As an aside, how do you even know so much about the other dc at Nursery ? Confused

How do you know who younger ones are, or even who all the dc are in their room ?

Smartiepants79 · 08/07/2022 22:32

If you invite them all be prepared for them all to turn up! And at least one parent as well!!

Lacdepassy · 08/07/2022 22:41

This sounds like hell. Trying to host loads of small children plus parents whilst the children are running around trashing the house. They won't respect toys, everything will be pulled out, things will be broken and there will be tears.

You'll be a frantic harassed mess and the workload will be immense.

Book a small village hall. Children that age will just want to tear around the place. If you can afford it, get something like a bouncy castle, if not, plan some activities they can race around with. They will need space.

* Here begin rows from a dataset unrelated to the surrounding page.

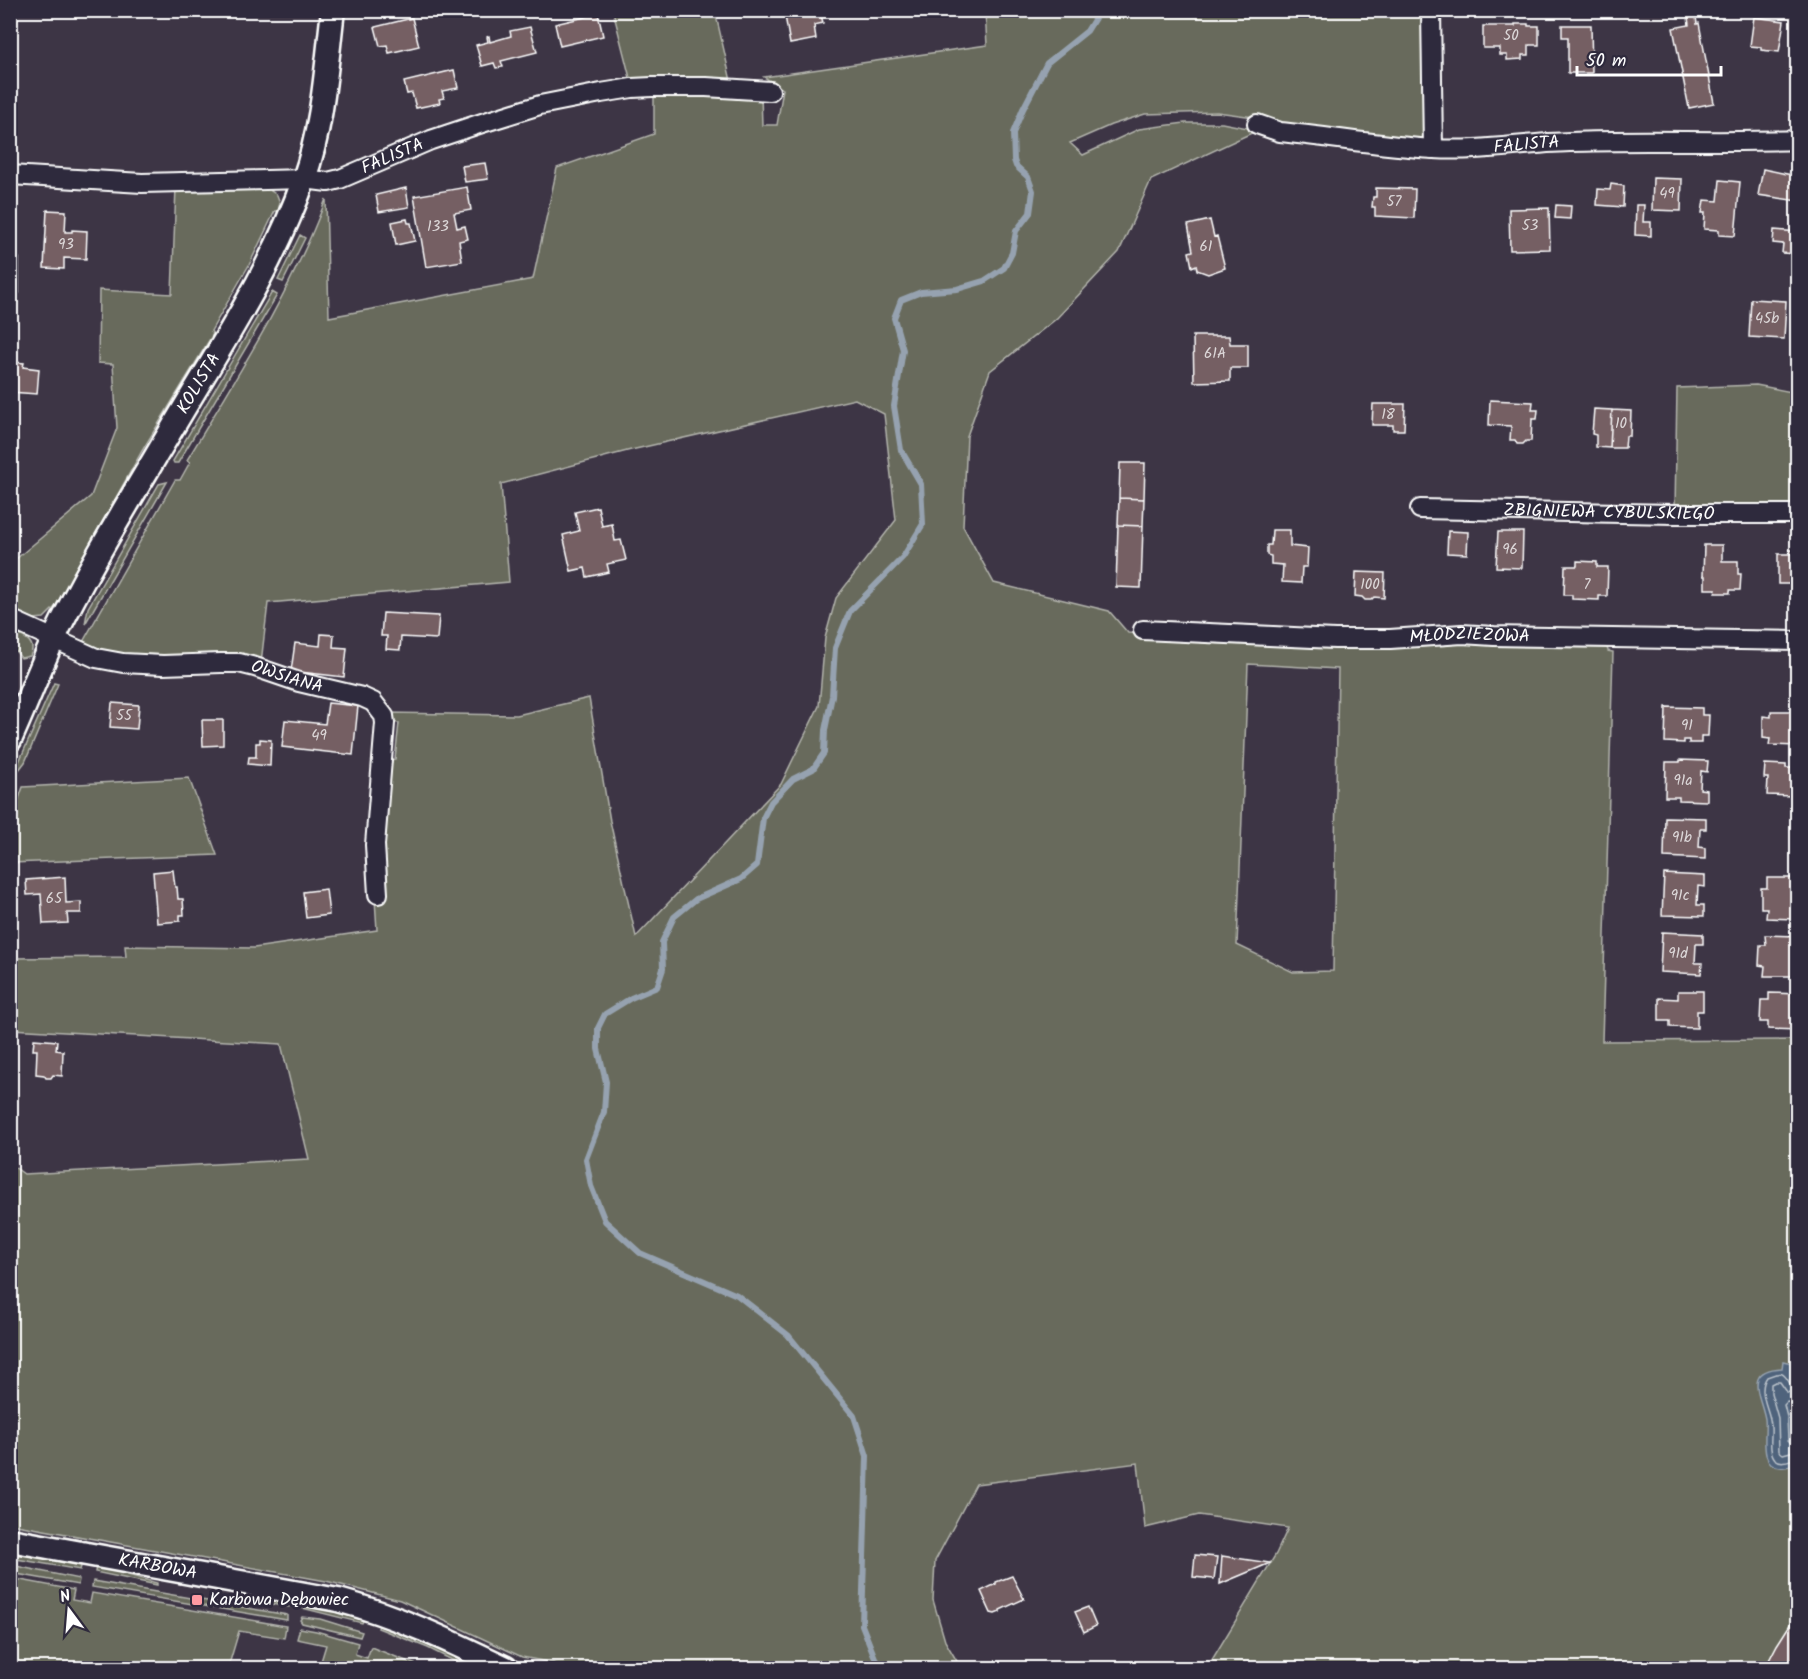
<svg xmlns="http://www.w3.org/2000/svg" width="1808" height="1679" viewBox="0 0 1808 1679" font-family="Kalam,sans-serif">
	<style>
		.green { fill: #676a5b; stroke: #b3b4ad; stroke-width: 1.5; fill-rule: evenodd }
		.water { fill: #50647b; stroke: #96a2b0; stroke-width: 1.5 }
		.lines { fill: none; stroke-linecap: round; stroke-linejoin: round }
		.shore { stroke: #b9c1ca; stroke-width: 1.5 }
		.stream { stroke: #96a2b0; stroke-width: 6 }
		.building { fill: #755f64; stroke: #fff; stroke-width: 1.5 }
		.minor-casing { stroke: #fff; stroke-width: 22 }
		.tertiary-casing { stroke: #fff; stroke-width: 27 }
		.minor { stroke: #2f2a3d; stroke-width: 18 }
		.tertiary { stroke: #2f2a3d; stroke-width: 22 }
		.poi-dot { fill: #ff9aa2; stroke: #2f2a3d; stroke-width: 2 }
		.labels { text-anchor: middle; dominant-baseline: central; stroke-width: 6; stroke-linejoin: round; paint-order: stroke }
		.number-label { font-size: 15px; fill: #dcd7d8 }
		.street-label { font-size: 18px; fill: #fff; stroke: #2f2a3d }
		.poi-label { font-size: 18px; fill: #fff; stroke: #2f2a3d; text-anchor: start }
	</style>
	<rect width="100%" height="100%" fill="#3d3545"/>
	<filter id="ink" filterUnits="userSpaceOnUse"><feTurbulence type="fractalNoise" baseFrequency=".0167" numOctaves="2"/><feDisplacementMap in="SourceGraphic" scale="12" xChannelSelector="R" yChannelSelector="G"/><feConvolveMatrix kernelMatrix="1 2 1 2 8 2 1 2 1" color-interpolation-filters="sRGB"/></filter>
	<g filter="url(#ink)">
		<!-- green -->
		<path class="green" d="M613 11H715L731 81 631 82Z
			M985 11H1422L1425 138 1419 142 1277 125 1254 117 1217 112 1145 114 1111 125 1070 143 1083 155 1139 129 1185 123H1222L1258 130 1151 180 1119 252 1056 319 990 371 967 436 963 526 994 583 1109 611 1128 633 1335 645 1436 642 1606 643 1608 651 1613 652 1602 1041 1797 1040V1668H1207L1276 1554 1288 1528 1199 1515 1145 1528 1138 1463 976 1484 935 1561 933 1600 945 1641 961 1668H565L553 1663 522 1657 400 1600 326 1581 11 1524 10 1164 24 1174 309 1159 281 1044 11 1029V958L126 957 125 946 254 948 377 930 375 899 385 760 395 759 399 723 390 722 387 713 517 715 589 698 610 821 636 937 781 784 819 706 825 638 836 598 896 520 884 414 855 399 631 450 501 484 509 582 268 603 261 663 142 657 97 649 83 642 175 480H180L190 462 187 460C238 375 291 292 326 199L329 317 533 279 557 168 654 134V93L761 96 762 125H777L783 89 764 77 987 45ZM1248 664 1338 669 1333 971 1293 972 1237 945Z
			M176 187 271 189V191L277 195 280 203 278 211H275L249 265 211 331 213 334 142 451 55 607 44 618 34 619 11 609 10 564 91 496 117 428 113 364 98 363 99 290 172 294Z
			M300 235 305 238 283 282 278 280Z
			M272 292 277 295 178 463H174L173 461Z
			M1756 385 1797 393V508L1675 510 1677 388Z
			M167 482 85 624 88 608 159 484Z
			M11 631C22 636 38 641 30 656L21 658 11 645Z
			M54 683 58 684 25 762 15 775 11 788 14 773Z
			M189 778 217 855 11 863C8 834 13 814 23 787Z
			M10 1549 82 1563 80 1570 11 1558Z
			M11 1565 79 1579 78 1585 11 1573Z
			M96 1566 157 1583V1585L95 1572Z
			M10 1578 74 1590 72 1600 90 1603 92 1593 286 1626 284 1638 239 1631 228 1668H11Z
			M93 1581 287 1615V1620L92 1587Z
			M265 1595 290 1600 289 1607 233 1598Z
			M304 1602 365 1617 362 1623 302 1608Z
			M302 1617 320 1619 362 1632 360 1637 302 1623 300 1620Z
			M380 1622 485 1668H468L428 1648 378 1628Z
			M300 1628 316 1631 358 1643 355 1654 367 1658 371 1647 424 1668H319L326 1645 297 1639Z"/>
		<!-- water -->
		<path class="water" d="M1783 1361 1792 1363 1791 1372 1796 1387 1795 1415 1797 1433V1462C1792 1466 1787 1468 1780 1467 1758 1465 1767 1434 1765 1419 1761 1396 1742 1370 1782 1368Z"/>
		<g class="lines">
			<!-- shore -->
			<path class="shore" d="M1798 1387 1791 1385C1783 1372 1783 1371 1767 1377 1764 1381 1763 1385 1763 1390 1763 1403 1771 1414 1771 1427 1772 1436 1768 1451 1775 1459 1782 1465 1791 1459 1798 1458
				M1798 1394 1787 1392 1780 1382H1775L1771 1384V1393L1778 1418 1779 1451 1783 1454 1798 1450
				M1798 1403 1787 1402 1784 1405 1787 1417 1788 1440 1790 1442 1798 1441"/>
			<!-- stream -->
			<path class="stream" d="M879 1668 862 1625 867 1456 854 1416 788 1335 737 1295 640 1253 605 1221 591 1186 586 1159 604 1112 606 1082 598 1049V1028L605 1014 631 998 657 987 663 969 662 942 674 917 696 899 741 879 757 865 763 818 771 802 793 779 813 769 824 753 825 730 832 696 835 648 850 611 903 557 923 524 921 484 901 450 894 406 903 350 894 318 901 300 921 292 957 289 984 281 1004 268 1012 253 1016 231 1030 213 1033 191 1028 177 1016 166 1014 160 1013 133 1023 109 1047 63 1087 31 1100 10"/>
		</g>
		<!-- building -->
		<path class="building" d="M784 10H820L823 23 814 25 816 39 790 44Z
			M1687 10H1695L1697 24 1699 23 1714 103 1689 108 1673 28 1689 25Z
			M598 14 603 36 560 46 555 24Z
			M1754 17 1784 21 1779 52 1761 50V47L1750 46Z
			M412 18 419 46 389 53 387 45 380 46 375 27Z
			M1515 24H1528V26H1539V45H1529V55H1522V59L1507 60V55H1500V48H1483V26H1515Z
			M1562 25H1591L1592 73H1568V37H1562Z
			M530 27 537 52 501 61 503 67 496 68 494 63 482 66 476 45 488 42 487 37 489 36 490 42 511 36 510 31Z
			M454 70 458 88 442 91 444 98 439 99 440 103 416 108 412 93 407 94 404 82Z
			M485 163 488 179 465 182 462 166Z
			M1763 169 1797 176 1798 172V201L1758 195Z
			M1653 178 1682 179 1681 211 1652 210Z
			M1720 180 1740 182 1735 236 1719 235V230L1704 229 1705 213H1702L1704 200 1718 201Z
			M1611 184 1624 186 1623 207 1597 205 1598 189 1610 190Z
			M467 187 471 210 454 213 457 228 465 226 468 239 459 241 462 261 426 267 414 196Z
			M406 188 409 207 379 212 376 195Z
			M1376 188 1415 189 1414 218 1375 216V207H1372L1373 197H1376Z
			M1556 205 1571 206 1570 219 1555 218Z
			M1636 205H1644L1643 222H1651V236L1635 235Z
			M1549 208 1550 249 1510 250 1509 209Z
			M47 210 66 211 65 232H72V230L87 231 86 259 64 258V269L44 268Z
			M407 219 408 223H411L415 241 396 245 392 222Z
			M1210 220 1214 237 1217 236 1225 268 1208 274 1197 270 1196 265 1192 267 1189 252 1193 251 1188 225Z
			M1774 230 1798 232V254L1782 253 1783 244 1773 243Z
			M10 245H15V257L19 258V293L10 292Z
			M1751 299 1786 301 1784 339 1749 337Z
			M1193 336H1229L1230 344H1248V368H1230V381L1194 382Z
			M13 362 24 363 23 367 39 369 37 394 10 392V364H12Z
			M1490 400 1533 402 1532 410H1538L1537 419H1532L1531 441H1526L1523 444H1517L1515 440H1510L1511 426 1489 425Z
			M1373 404H1405L1404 430H1393V425H1372Z
			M1594 409 1612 410 1610 448 1596 447V435L1592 434Z
			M1612 410 1631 411 1630 436H1626L1625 448H1610Z
			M1120 463H1145L1144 499 1119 498Z
			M1119 498 1144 499 1143 526 1118 525Z
			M598 507 602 526 612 524 615 541 621 540 626 560 607 564 609 572 587 577 585 568 571 571 563 535 579 531 575 512Z
			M1118 525 1143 526 1141 588 1116 587Z
			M1272 530H1290V546L1308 548 1307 567H1302L1301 583 1282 582 1283 565 1271 564V556L1267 555V545H1271Z
			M1448 531 1468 532 1467 554 1447 553Z
			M1498 532H1523L1522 568 1496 567Z
			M1704 545H1722V561H1738V574H1741L1740 590H1730V593H1715L1716 589H1705V576H1703Z
			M1790 550H1798V584H1778V554H1790Z
			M1577 561 1597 562V567H1608L1607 596H1599V600L1572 599V595H1564L1565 566H1577Z
			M1356 572 1385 573 1384 598 1374 597 1371 600H1365L1362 597 1355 596Z
			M383 613 439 616 437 639 401 637 400 650 386 649 387 636H381Z
			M321 634 334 635 333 647 347 648 344 677 291 671 295 643 320 646Z
			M112 703 139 705 137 729 110 727Z
			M328 703 358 706 353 755 282 747 285 720 325 724Z
			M1666 707 1702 708V715H1709L1708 736H1701V743H1689V740H1684V743L1665 742Z
			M1771 711H1798V746L1769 745 1770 739 1763 738V716L1771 717Z
			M202 720H223V745L203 746Z
			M260 739 271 740 270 766 248 764 249 757H256V743H260Z
			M1680 760 1708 761 1707 772 1701 771 1700 789 1707 790V801L1679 800V797H1665L1666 762H1680Z
			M1765 764 1786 765V768H1798V790H1793V796L1767 795 1768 778H1764Z
			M1665 817 1706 818V829H1700L1699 847 1705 848V859L1664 857Z
			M173 870 175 887H177L178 899H183L184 915H180V921L157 923 153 872Z
			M1664 874 1705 876V887L1698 886 1697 905H1704V916L1662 915Z
			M65 877 66 903 81 902V913H67L68 923 43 924 41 894 27 895 26 880Z
			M1767 878H1798V919L1766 918 1767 908H1761V888H1767Z
			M326 889 329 915 306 918 303 892Z
			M1662 932 1703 934V944H1696L1695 963H1702L1701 974 1660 972Z
			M1765 935 1798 936V976H1764L1765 966 1759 965 1760 945H1766Z
			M1678 991H1703V1011H1697V1028L1670 1027V1021H1659V998L1678 999Z
			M1769 993 1798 994V1030L1768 1029V1022H1760L1761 1000H1769Z
			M34 1039 57 1041 56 1050 63 1051 62 1076 53 1075 51 1078H46L44 1075 36 1074 37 1050H33Z
			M1195 1555 1217 1557 1214 1579 1193 1577Z
			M1222 1556 1270 1563 1220 1584Z
			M1012 1576 1024 1599 1000 1610V1612L995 1614 991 1613 981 1591 996 1584V1582Z
			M1088 1607 1096 1626 1084 1632 1075 1612Z
			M1798 1612V1668H1765L1777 1645Z"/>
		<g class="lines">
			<defs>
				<g id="minor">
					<path d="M1431 10 1433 149"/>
					<path id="s1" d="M1257 124 1280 132C1331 137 1383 146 1434 149 1480 152 1525 143 1570 142 1646 139 1722 143 1798 140"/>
					<path id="s2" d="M10 175 142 183 304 179 328 182 340 179 431 140 482 123 540 105 601 93 632 88 652 87H706L770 91"/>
					<path id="s3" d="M1420 509 1674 514H1798"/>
					<path id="s4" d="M10 619 96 658 123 663 163 665 221 663H239L255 667 299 682 362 697 373 702 384 716 385 723 375 845 378 894"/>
					<path id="s5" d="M1143 630 1335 639H1390L1462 634 1494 636 1798 641"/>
				</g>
				<g id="tertiary">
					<path id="s6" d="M10 740C25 707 38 673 53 640 88 567 132 497 173 427 220 347 273 268 304 179 323 125 326 68 333 10"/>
					<path id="s7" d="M10 1540 338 1600C398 1616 450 1641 506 1668"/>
				</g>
			</defs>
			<!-- minor casing -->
			<use href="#minor" class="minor-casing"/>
			<!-- tertiary casing -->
			<use href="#tertiary" class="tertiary-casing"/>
			<!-- minor -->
			<use href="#minor" class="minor"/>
			<!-- tertiary -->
			<use href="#tertiary" class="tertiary"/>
		</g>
	</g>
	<!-- markers -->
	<rect class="poi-dot" x="191" y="1594" width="12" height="12" rx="3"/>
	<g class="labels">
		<!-- number labels -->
		<g class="number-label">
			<text x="1511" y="36">50</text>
			<text x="1667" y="194">49</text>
			<text x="1394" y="202">57</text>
			<text x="1530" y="226">53</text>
			<text x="438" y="227">133</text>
			<text x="66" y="245">93</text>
			<text x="1206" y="247">61</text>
			<text x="1767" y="319">45b</text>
			<text x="1215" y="354">61A</text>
			<text x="1388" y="415">18</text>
			<text x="1621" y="424">10</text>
			<text x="1510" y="550">96</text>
			<text x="1370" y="585">100</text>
			<text x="1587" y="585">7</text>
			<text x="124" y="716">55</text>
			<text x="1687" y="726">91</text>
			<text x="319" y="736">49</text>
			<text x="1683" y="781">91a</text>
			<text x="1682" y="838">91b</text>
			<text x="1680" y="896">91c</text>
			<text x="54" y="899">65</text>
			<text x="1678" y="954">91d</text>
		</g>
		<!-- street labels -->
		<g class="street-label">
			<text stroke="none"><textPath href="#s1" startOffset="272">FALISTA</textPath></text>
			<text stroke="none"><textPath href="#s2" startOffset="388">FALISTA</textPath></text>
			<text stroke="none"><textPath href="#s6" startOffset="404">KOLISTA</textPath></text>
			<text stroke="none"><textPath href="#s3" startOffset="189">ZBIGNIEWA CYBULSKIEGO</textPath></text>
			<text stroke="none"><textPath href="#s5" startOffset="327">MŁODZIEŻOWA</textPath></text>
			<text stroke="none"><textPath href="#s4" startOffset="288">OWSIANA</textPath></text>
			<text stroke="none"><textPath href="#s7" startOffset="150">KARBOWA</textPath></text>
		</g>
		<!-- poi labels -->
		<g class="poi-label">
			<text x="209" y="1600">Karbowa Dębowiec</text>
		</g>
	</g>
	<!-- margin -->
	<rect width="1808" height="1679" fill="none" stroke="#2f2a3d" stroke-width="36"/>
	<rect x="18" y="18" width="1772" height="1643" fill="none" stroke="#fff" stroke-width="2" filter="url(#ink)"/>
	<!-- north arrow -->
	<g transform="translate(69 1610) rotate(344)" stroke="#2f2a3d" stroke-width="4.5" paint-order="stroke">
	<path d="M0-4.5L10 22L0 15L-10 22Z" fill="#ffffff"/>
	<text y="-9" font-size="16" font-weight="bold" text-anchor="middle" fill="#ffffff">N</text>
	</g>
	<!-- scale -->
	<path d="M1577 66v9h144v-9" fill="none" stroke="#ffffff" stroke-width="3"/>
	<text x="1586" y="66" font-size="18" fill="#ffffff" stroke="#2f2a3d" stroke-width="4.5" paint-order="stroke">50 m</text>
</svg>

Isonthecase · 08/07/2022 22:42

Nooooo just save yourself the hassle and do a little picnic with family and/or a couple of friends. I say this as someone who hosted a second birthday party recently and went to a massive amount of hassle getting RSVPs then barely spoke to anyone on the day because I was toddler wrangling and now hang out with exactly the same parents and children as before.

ladydoris · 09/07/2022 09:16

50%. BUT. There is covid and cancelled vacations, and inflation. In other words, they might be all there. 80%.